Ce drame, évoqué dans tous les médias locaux, n’empêche pas Claudy Putman et Johnny Vanhoutte de récidiver. Le 3 septembre 2020, ils braquent un autre vendeur de drogues, venu de Brest, qui a installé son camion près de la plaine des manœuvres. Lui aussi a été braqué à plusieurs reprises, par des clients. David n’est pas venu témoigner, il n’est pas le seul.
Peu de témoins à la barre
Mardi, on attendait les témoignages des jeunes de Tourcoing qui accompagnaient Grégory le jour des faits. Aucun n’a eu le courage de venir à Mons. Le président de la cour a lu leurs dépositions faites à la police. Elles font froid dans le dos. Ils parlent de braquages fréquents, de règlements de compte entre vendeurs et toxicomanes.

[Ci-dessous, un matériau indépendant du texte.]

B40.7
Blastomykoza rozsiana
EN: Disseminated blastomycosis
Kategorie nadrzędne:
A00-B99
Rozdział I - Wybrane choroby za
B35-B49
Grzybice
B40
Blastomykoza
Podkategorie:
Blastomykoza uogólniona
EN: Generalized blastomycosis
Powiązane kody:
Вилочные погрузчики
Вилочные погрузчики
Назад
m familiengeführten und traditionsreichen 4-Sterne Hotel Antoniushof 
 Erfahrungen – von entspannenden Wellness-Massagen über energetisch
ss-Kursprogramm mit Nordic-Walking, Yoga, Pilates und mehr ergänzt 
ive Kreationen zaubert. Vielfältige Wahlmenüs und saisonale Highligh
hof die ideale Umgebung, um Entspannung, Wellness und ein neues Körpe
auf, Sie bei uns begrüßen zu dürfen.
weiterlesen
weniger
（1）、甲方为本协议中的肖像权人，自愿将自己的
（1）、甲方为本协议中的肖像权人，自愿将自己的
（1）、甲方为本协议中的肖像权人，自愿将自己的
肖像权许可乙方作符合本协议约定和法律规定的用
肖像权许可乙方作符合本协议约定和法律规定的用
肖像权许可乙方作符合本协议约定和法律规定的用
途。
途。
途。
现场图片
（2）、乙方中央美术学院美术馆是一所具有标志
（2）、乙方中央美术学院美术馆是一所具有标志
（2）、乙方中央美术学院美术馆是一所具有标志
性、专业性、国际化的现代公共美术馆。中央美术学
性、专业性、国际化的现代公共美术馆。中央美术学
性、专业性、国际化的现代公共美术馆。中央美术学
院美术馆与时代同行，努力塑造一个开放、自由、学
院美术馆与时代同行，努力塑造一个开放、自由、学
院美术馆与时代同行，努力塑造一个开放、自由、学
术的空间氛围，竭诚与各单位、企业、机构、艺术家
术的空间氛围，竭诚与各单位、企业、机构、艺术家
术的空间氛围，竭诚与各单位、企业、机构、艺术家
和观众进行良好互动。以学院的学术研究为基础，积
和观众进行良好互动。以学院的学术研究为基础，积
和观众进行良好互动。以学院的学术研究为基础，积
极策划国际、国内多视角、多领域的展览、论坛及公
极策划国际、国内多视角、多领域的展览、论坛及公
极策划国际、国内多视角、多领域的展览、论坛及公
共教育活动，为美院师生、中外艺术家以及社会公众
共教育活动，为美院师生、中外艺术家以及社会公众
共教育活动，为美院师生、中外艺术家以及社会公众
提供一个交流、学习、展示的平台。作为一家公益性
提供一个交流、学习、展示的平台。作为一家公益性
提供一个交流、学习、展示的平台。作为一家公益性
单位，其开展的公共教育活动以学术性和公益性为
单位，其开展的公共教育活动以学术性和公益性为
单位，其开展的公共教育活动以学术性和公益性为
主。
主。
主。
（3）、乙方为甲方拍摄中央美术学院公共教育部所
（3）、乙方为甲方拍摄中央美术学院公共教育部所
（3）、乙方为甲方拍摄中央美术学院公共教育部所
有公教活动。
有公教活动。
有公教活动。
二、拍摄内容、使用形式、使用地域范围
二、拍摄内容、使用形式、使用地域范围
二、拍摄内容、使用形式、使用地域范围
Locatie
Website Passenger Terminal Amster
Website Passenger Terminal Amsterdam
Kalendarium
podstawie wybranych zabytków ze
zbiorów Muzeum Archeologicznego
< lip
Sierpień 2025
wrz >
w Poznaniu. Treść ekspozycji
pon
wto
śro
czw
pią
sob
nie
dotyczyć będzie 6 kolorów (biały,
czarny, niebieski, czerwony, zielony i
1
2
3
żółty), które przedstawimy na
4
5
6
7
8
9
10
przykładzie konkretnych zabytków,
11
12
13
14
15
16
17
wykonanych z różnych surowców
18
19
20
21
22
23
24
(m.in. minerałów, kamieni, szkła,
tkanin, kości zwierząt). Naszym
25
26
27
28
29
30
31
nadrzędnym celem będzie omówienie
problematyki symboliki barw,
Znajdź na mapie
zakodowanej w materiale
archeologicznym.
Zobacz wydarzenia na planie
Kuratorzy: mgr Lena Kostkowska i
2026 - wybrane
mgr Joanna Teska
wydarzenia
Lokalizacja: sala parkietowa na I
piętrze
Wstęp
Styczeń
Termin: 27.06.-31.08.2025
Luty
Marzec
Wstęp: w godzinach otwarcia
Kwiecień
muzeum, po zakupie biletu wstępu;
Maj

On entend des noms, on croirait lire le rôle d’une audience au tribunal correctionnel de Tournai. Tout le monde se connaît dans le milieu interlope, se dénonce, mais évite de balancer les fournisseurs qui se cachent derrière la frontière. Ces derniers attendent des nouvelles de leurs soldats, partis au front. Quand un homme tombe sous les balles, il est rapidement remplacé.
Grégory n’a pas payé sa dette. Un juré demande à l’un de ses fils s’il travaille pour la bande Maestro. Le gamin répond qu’il a travaillé pour cette bande, afin de réduire la dette de son papa. Qu’en est-il aujourd’hui ? Il n’en dira pas plus… par peur de représailles peut-être.